▶ [Material for this task]
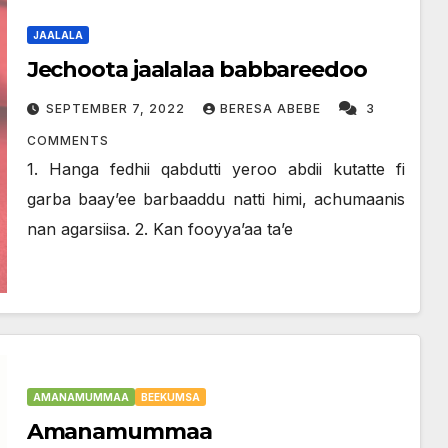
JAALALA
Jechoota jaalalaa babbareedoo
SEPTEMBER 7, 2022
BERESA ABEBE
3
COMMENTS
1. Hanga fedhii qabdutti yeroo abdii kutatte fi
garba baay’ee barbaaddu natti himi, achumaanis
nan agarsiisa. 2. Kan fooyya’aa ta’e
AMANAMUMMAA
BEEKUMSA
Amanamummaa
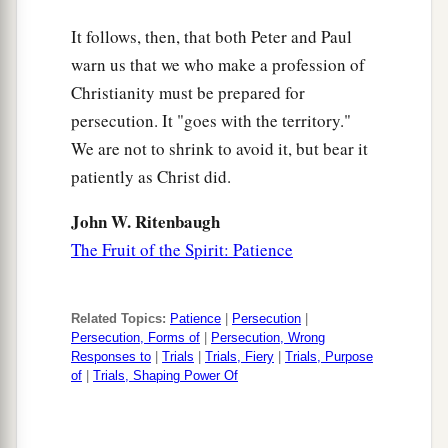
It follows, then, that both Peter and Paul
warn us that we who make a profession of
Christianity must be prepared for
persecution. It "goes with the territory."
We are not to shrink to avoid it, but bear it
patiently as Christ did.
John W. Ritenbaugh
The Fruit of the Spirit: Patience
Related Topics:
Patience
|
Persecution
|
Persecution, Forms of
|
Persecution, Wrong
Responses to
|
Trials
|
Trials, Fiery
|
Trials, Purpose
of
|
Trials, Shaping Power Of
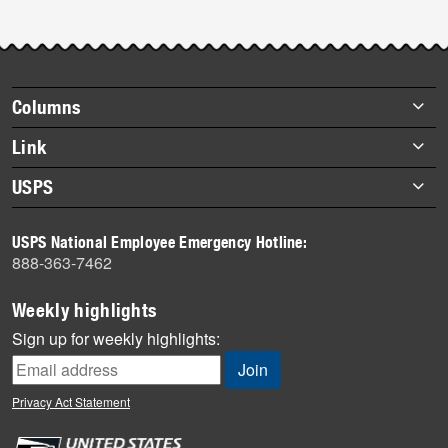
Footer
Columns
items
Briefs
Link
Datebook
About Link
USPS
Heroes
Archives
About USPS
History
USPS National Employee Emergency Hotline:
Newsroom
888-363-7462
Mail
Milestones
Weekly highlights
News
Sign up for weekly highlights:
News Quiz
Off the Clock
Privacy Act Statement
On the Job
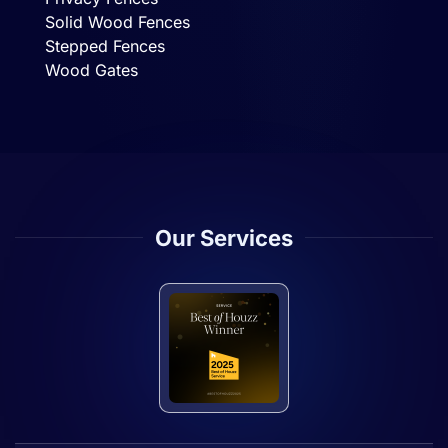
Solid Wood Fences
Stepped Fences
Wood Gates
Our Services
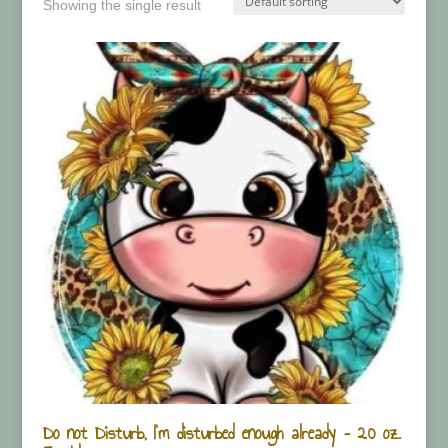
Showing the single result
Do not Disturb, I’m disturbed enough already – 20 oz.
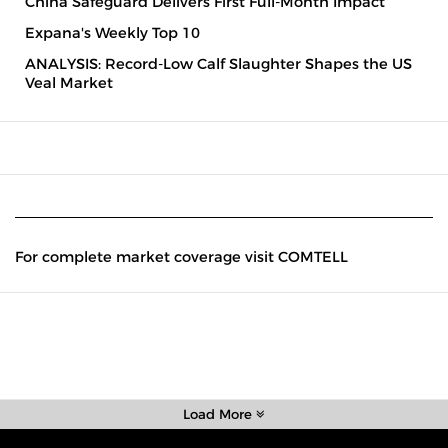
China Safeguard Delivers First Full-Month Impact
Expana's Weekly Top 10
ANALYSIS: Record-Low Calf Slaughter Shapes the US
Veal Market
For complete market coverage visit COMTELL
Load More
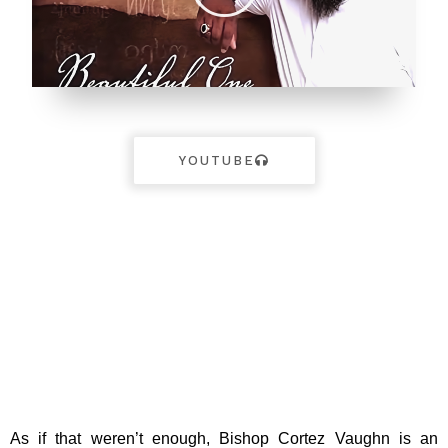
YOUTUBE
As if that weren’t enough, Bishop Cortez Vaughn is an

▶ [Directions for this task] Pictures in the records must not appear in the copy; transcribe everything else precisely.

▶ [Task response]
JAALALA
Jechoota jaalalaa babbareedoo
SEPTEMBER 7, 2022
BERESA ABEBE
3
COMMENTS
1. Hanga fedhii qabdutti yeroo abdii kutatte fi
garba baay’ee barbaaddu natti himi, achumaanis
nan agarsiisa. 2. Kan fooyya’aa ta’e
AMANAMUMMAA
BEEKUMSA
Amanamummaa
It follows, then, that both Peter and Paul
warn us that we who make a profession of
Christianity must be prepared for
persecution. It "goes with the territory."
We are not to shrink to avoid it, but bear it
patiently as Christ did.
John W. Ritenbaugh
The Fruit of the Spirit: Patience
Related Topics:
Patience
|
Persecution
|
Persecution, Forms of
|
Persecution, Wrong
Responses to
|
Trials
|
Trials, Fiery
|
Trials, Purpose
of
|
Trials, Shaping Power Of
Footer
Columns
items
Briefs
Link
Datebook
About Link
USPS
Heroes
Archives
About USPS
History
USPS National Employee Emergency Hotline:
Newsroom
888-363-7462
Mail
Milestones
Weekly highlights
News
Sign up for weekly highlights:
News Quiz
Off the Clock
Privacy Act Statement
On the Job
Solid Wood Fences
Stepped Fences
Wood Gates
Our Services
Showing the single result
Do not Disturb, I’m disturbed enough already – 20 oz.
China Safeguard Delivers First Full-Month Impact
Expana's Weekly Top 10
ANALYSIS: Record-Low Calf Slaughter Shapes the US
Veal Market
For complete market coverage visit COMTELL
Load More
YOUTUBE
As if that weren’t enough, Bishop Cortez Vaughn is an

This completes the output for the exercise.